[Document excerpt]
● ● ● ● ● ● ●

House of Exile was first published in Australia but has now been taken up by Allen Lane in London, the prestigious hardback arm of Penguin. It’s an account of the lives of a group of German and other writers in the period leading up to, and including, World War II. Its main focus, though, is on Thomas Mann’s novelist brother Heinrich, and his comparatively unliterary wife Nelly.
It’s a strange book from many perspectives. Speculation is set side by side with encyclopedia-like factual entries so that the feeling of amalgamated notes is never far away. The author clearly wants to offer a life of Heinrich, but also to bring in other authors, such as Virginia Woolf and James Joyce, who he never met. Diverse topics are also given capsule treatment — how writing-quills were once made, and the theory that consciousness continues for around seven seconds after a beheading.
Authorial opinions occur occasionally — the early translations of Thomas Mann into English, for instance, are “indeed awful.” There’s no index, and the sources are lumped together in one comprehensive appendix. The end result is a book without a consistent authorial voice that incorporates a rag-bag of facts and impressions.

● ● ● ● ● ● ●

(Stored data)
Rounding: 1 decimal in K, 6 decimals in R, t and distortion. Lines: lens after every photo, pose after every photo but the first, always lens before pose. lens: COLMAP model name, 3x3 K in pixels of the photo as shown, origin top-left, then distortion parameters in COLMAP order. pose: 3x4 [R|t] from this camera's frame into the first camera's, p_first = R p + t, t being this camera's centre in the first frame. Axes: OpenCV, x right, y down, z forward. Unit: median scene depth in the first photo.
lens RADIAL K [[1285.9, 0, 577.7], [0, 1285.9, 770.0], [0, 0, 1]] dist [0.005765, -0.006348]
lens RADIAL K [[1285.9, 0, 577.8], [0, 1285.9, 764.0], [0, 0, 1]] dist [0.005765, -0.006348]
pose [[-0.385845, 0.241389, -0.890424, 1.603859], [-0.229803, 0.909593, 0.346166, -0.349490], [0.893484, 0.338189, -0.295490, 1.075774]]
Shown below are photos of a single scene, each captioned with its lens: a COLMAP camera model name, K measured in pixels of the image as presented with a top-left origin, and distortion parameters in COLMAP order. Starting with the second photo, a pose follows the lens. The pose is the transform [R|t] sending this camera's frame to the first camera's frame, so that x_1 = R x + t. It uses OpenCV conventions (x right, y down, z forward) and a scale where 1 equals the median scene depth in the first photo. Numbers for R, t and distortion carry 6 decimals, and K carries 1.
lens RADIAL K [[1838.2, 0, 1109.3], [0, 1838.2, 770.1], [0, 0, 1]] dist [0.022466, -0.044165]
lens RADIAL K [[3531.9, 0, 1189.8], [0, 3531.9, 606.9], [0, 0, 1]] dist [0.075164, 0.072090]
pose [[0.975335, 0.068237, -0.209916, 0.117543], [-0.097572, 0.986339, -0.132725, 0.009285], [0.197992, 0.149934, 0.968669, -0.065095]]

● ● ● ● ● ● ●

[What this exercise asks]
1. According to the book review, on which two people does House of Exile mainly focus?
2. Reproduce the book review from "It’s a strange" up to and including "facts and impressions.".

[Written responses]
1. Thomas Mann's novelist brother Heinrich and his wife Nelly.

2.
It’s a strange book from many perspectives. Speculation is set side by side with encyclopedia-like factual entries so that the feeling of amalgamated notes is never far away. The author clearly wants to offer a life of Heinrich, but also to bring in other authors, such as Virginia Woolf and James Joyce, who he never met. Diverse topics are also given capsule treatment — how writing-quills were once made, and the theory that consciousness continues for around seven seconds after a beheading.
Authorial opinions occur occasionally — the early translations of Thomas Mann into English, for instance, are “indeed awful.” There’s no index, and the sources are lumped together in one comprehensive appendix. The end result is a book without a consistent authorial voice that incorporates a rag-bag of facts and impressions.